Антропология и социология
Человек существует как человек не потому, что есть общество. А общество существует не потому, что есть люди. Социум и человека можно описывать вне зависимости друг от друга. Как нечто самодостаточное. Как субстанции. Социальный человек возникает в момент наложения социальной и антропологической реальности. А оно случайно. Всякий социум требует равенства. Существование же человека требует неравенства. Нехватки. Того, что рождает волю. И эмоции пассионариев. Человек возникает как привилегия немногих быть людьми. Как неравенство, у которого нет конца. Потому что место человека всегда пусто. И никаким содержанием не заполнить эту пустоту. То есть неравенство – это форма, условие того, чтобы вообще что-то было не выровненным. Хитрость мира состоит в том, что он создает неравенство людей как иллюзию всякой возможности стать человеком.

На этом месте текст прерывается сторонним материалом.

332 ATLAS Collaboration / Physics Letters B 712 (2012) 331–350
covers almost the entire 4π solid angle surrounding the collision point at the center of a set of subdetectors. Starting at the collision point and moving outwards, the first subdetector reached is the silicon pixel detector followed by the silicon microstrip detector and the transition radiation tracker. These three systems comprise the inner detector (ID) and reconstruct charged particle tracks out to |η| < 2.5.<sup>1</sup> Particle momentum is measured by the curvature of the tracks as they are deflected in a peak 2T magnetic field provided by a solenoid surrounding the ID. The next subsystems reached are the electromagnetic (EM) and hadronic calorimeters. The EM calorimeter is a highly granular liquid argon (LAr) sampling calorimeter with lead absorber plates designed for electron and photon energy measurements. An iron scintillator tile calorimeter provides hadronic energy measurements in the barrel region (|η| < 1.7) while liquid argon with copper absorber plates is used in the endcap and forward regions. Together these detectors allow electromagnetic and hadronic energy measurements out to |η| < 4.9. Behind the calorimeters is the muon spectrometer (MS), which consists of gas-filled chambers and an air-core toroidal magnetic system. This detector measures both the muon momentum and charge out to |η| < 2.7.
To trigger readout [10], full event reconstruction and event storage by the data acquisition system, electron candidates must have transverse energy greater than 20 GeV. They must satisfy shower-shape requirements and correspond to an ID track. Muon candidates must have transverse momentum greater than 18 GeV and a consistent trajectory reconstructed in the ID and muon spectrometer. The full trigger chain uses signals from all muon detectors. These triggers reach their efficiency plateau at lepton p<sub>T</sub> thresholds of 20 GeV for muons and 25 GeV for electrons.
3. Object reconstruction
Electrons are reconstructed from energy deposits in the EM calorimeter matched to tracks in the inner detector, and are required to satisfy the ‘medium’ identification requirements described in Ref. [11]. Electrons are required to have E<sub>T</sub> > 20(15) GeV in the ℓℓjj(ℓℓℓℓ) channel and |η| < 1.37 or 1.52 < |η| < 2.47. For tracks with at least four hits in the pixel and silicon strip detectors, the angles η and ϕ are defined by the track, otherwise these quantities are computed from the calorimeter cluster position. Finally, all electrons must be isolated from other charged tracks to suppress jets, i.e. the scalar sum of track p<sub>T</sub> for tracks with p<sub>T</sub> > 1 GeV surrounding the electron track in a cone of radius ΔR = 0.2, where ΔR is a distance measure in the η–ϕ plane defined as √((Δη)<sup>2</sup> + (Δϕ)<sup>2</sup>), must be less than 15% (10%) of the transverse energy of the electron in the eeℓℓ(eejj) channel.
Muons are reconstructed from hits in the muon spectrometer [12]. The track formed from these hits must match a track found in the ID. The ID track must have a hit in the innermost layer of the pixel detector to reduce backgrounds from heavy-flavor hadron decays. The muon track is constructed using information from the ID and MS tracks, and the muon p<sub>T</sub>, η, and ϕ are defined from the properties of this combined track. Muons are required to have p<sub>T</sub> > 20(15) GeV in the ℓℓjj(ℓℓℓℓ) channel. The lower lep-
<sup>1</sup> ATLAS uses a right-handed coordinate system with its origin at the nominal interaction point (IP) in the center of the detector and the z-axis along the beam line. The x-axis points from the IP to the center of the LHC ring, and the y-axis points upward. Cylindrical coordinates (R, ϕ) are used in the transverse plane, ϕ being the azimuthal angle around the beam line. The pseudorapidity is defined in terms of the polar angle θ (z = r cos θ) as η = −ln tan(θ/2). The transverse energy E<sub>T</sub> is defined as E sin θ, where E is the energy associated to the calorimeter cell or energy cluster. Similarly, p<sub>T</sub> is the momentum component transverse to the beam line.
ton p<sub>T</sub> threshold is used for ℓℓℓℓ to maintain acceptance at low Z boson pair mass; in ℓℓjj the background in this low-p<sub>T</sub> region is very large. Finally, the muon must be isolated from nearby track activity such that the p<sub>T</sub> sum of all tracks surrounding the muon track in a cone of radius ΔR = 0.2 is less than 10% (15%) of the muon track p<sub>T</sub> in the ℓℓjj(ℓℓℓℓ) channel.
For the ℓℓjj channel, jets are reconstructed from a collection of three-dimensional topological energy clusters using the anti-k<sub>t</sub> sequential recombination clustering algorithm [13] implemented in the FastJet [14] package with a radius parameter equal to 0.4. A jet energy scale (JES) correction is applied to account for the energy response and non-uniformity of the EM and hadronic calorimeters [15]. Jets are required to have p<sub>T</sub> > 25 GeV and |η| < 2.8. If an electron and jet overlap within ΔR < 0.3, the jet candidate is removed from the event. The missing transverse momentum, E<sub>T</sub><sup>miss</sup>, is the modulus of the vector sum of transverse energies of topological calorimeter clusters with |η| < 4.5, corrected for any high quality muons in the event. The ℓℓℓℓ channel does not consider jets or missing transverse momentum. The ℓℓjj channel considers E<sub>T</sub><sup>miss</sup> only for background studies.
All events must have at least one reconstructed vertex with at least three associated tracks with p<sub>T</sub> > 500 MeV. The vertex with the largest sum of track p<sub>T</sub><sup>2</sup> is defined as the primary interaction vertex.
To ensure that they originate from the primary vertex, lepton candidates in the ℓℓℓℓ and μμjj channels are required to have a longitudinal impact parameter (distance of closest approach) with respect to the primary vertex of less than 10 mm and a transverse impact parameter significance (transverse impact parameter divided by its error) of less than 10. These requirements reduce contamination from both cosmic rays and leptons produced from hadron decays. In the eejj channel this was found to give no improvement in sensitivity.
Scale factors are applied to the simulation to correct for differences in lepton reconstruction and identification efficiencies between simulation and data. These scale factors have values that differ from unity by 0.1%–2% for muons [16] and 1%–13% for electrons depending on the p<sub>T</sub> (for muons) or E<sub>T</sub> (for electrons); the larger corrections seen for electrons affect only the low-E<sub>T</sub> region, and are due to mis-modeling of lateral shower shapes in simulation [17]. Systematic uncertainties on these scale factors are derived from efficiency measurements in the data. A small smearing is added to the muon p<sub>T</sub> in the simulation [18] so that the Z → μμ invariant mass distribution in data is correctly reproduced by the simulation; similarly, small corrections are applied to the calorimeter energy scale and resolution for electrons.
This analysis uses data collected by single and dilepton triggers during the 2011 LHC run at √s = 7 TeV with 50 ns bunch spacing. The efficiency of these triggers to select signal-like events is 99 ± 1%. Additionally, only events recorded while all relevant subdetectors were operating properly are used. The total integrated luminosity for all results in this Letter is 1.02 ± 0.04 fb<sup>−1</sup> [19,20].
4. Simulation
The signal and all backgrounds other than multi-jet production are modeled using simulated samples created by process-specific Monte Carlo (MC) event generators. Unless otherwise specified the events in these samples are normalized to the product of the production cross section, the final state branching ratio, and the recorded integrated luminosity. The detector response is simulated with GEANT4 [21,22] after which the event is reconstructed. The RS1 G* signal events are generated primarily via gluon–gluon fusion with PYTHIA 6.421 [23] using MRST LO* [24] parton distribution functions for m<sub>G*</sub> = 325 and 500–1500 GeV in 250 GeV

Привилегия быть человеком – это фикция. Мираж, который заставляет двигаться. Идти к нему, чтобы никогда не прийти. Поэтому каждый может попытаться стать человеком. Выйти в люди. Ведь если быть человеком – это привилегия немногих, то может быть и тебе повезет. И ты окажешься среди немногих. Расширение круга немногих составляет антропологический смысл истории. Ведь и свобода рождается как привилегия немногих. И современность существует как привилегия немногих. И ум. И добро. Это потом, когда свобода станет привилегией всех, она умрет. И исчезнет ум. И перестанет манить добро. И человек перестанет быть человеком. Устранение привилегий, расширение равенства составляет социальный смысл истории. А когда неравенство заканчивается, тогда начинается антропологическая катастрофа. Борьба с привилегиями – это последний этап деантропологизации мира. Расставание с умом и свободой. Ведь привилегия стала формой существования пустоты. А без пустоты человеку не во что изменяться. И он растворяется в бытии элеатов, в котором нет привилегии немногих быть людьми. А социальная история продолжается. Ибо существует еще много всяких неровностей, которые нужно выравнивать. Это и запрет на неравенство полов. И запрет на неравенство поколений, рас, религий и прочего.